[6] Thou art the star to which we turn our eyes,
Of monarchs all the last in whom our hope yet lies.

The public of that day overlooked the young poet's want of consistency; his enthusiasm was infectious, his melodious lyrical rhetoric irresistible. He was the first lyric poet who had taken men's hearts by storm since the days of Goethe and Schiller. From the Alps to the Baltic the young men sang: Reisst die Kreuze aus der Erden!

In the autumn of 1842 Herwegh took a tour through Germany, with a practical aim in view. The work which he had begun as a poet, he desired to carry on as a journalist, a political writer; his journey was undertaken for the purpose of securing contributors to a monthly magazine to be entitled Der deutsche Bote aus der Schweiz ("The German Messenger from Switzerland"); but it became a sort of triumphal progress; he was entertained at banquets in Cologne and Leipzig, and serenaded by the students of Jena; never before had such homage been paid to a German poet.

Towards the end of October he arrived in Berlin, where he could not expect to make as great a sensation, especially as he had followed the advice of his companion, Ruge, and refused the advances of a very unprosperous Radical association. But something happened which made far more impression on the public mind than any popular demonstration could have done—the king expressed a wish to make Herwegh's personal acquaintance.

So far the only public manifestation of Frederick William's æsthetic sympathies had been his patronage of Tieck and Rückert, both of whom he had invited to Berlin. Ludwig Tieck, now an old man, crippled with rheumatism, occasionally read aloud at Court and put plays on the stage; Friedrich Rückert was expected to assist in reorganising the study of Oriental languages at the University, but proved unfit for the task. Unprejudiced judgment in literary matters was certainly not traditional in the Hohenzollern family. There was only one possible precedent for the audience granted to Herwegh, and that was to be found in the present king's own private reply to the ode in which Platen conjured him to embrace the cause of unhappy Poland. In a cordial letter to the poet, Frederick William, then Crown Prince, expressed his hearty sympathy with the Poles and bewailed his inability to help. The ode addressed by Herwegh to the king implored him to put down clericalism; it was an agreeable surprise to find that this had given no offence.

The audience took place on the 19th of November 1842. Herwegh was very silent, depressed by the situation. The king was, as usual, eloquent and communicative. He is reported to have said: "You are the second enemy whom I have received this year; the first was M. Thiers (who had threatened war in 1840, because of the support given by the great powers to the Sultan in his quarrel with the Egyptian Pacha); but it gives me greater pleasure to see you. We have our vocations, you and I; mine is to be a king, yours to be a poet. I shall be faithful to mine, as I trust you will be to yours. Nothing is more abhorrent to me than vacillation; I esteem an Opposition which is actuated by real conviction (wenn sie nur gesinnungsvoll ist)." Referring to Herwegh's youth, he prophesied "a Damascus day" for him, concluding with the words: "Until then, let us be honourable enemies."

Such particulars of this meeting of king and poet as reached the ears of the public awakened feelings either of childish envy or childish indignation among the oppositionist writers of the day. It was considered that Herwegh ought (à la Marquis Posa) to have taken advantage of the opportunity to demand political liberty for Prussia.

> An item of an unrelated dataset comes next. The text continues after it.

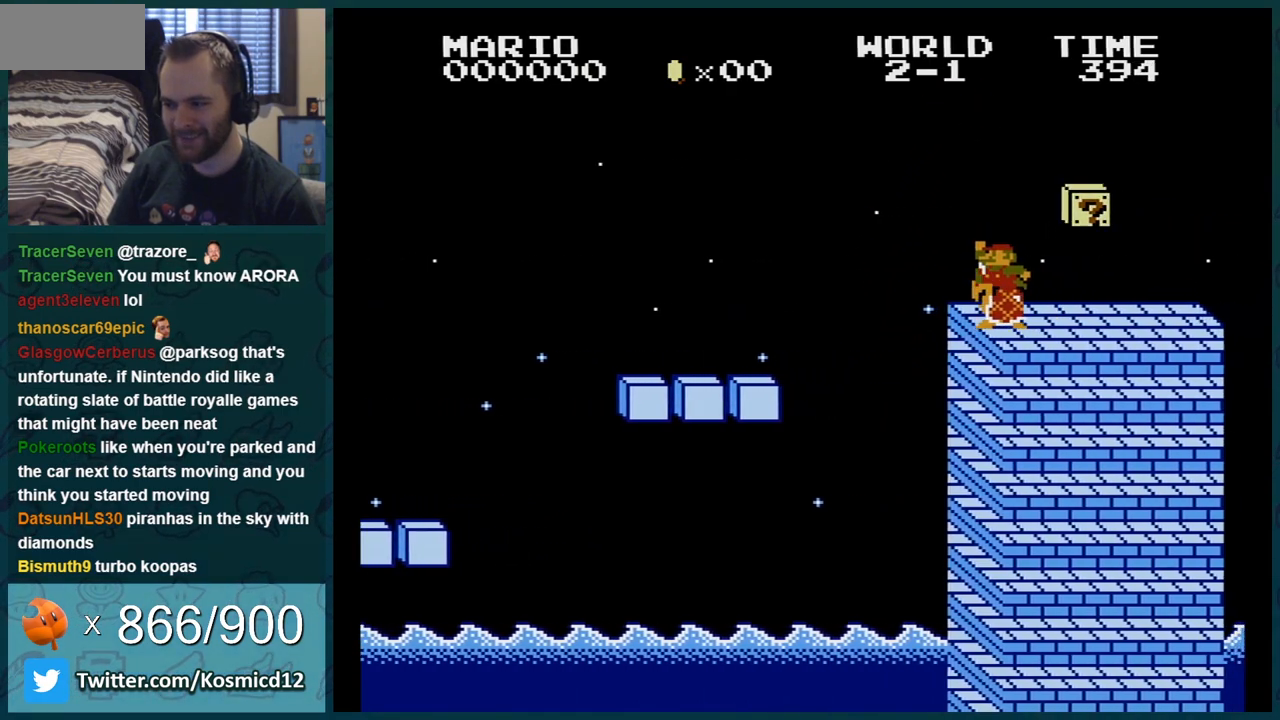
{"buttons": ["B", "DPAD_LEFT"], "events": [[317, "DPAD_RIGHT", "down"], [384, "A", "down"], [384, "DPAD_RIGHT", "up"], [501, "A", "up"], [501, "DPAD_LEFT", "down"]]}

A few days after the audience, Herwegh left Berlin. At Königsberg, where he was again entertained at a banquet, he was surprised to receive the news that his projected periodical, before its appearance, had been declared contraband in Prussia. It was a prohibition for which he might well have been prepared, for all books published abroad (his own poems included) were contraband, except those for which special licence had been granted. But already irritated by accusations of treason brought against him in one and another Radical newspaper, he was completely upset by this rebuff, and at once addressed an awkward, unmanly, would-be pathetic letter to the king.

He pleaded the king's promise of honourable enmity, a promise which he declared to be broken by this prohibition; he would not ask the king to revoke this edict, though it was hard for him to see the child of his Muse menaced while yet in its mother's womb, and hard to have to live in a state of constant warfare with the law of the country; not that the prohibition did him any harm, for he was fortunate enough to be at that moment preparing the fifth edition of his poems, also a prohibited book; but he felt impelled to address a last, honest, impassioned appeal to the king; an appeal which, though private, was not merely his own, but that of thousands, &c., &c.

The letter itself was stupid and indiscreet; its publication in a Leipzig newspaper a few weeks later was a piece of folly that avenged itself. In Stettin, Herwegh received orders to leave the country; policemen escorted him to the stage-coach, from which he was forbidden to alight in Halle. He had received a festive welcome in Prussia, but his leave-taking was of the coldest.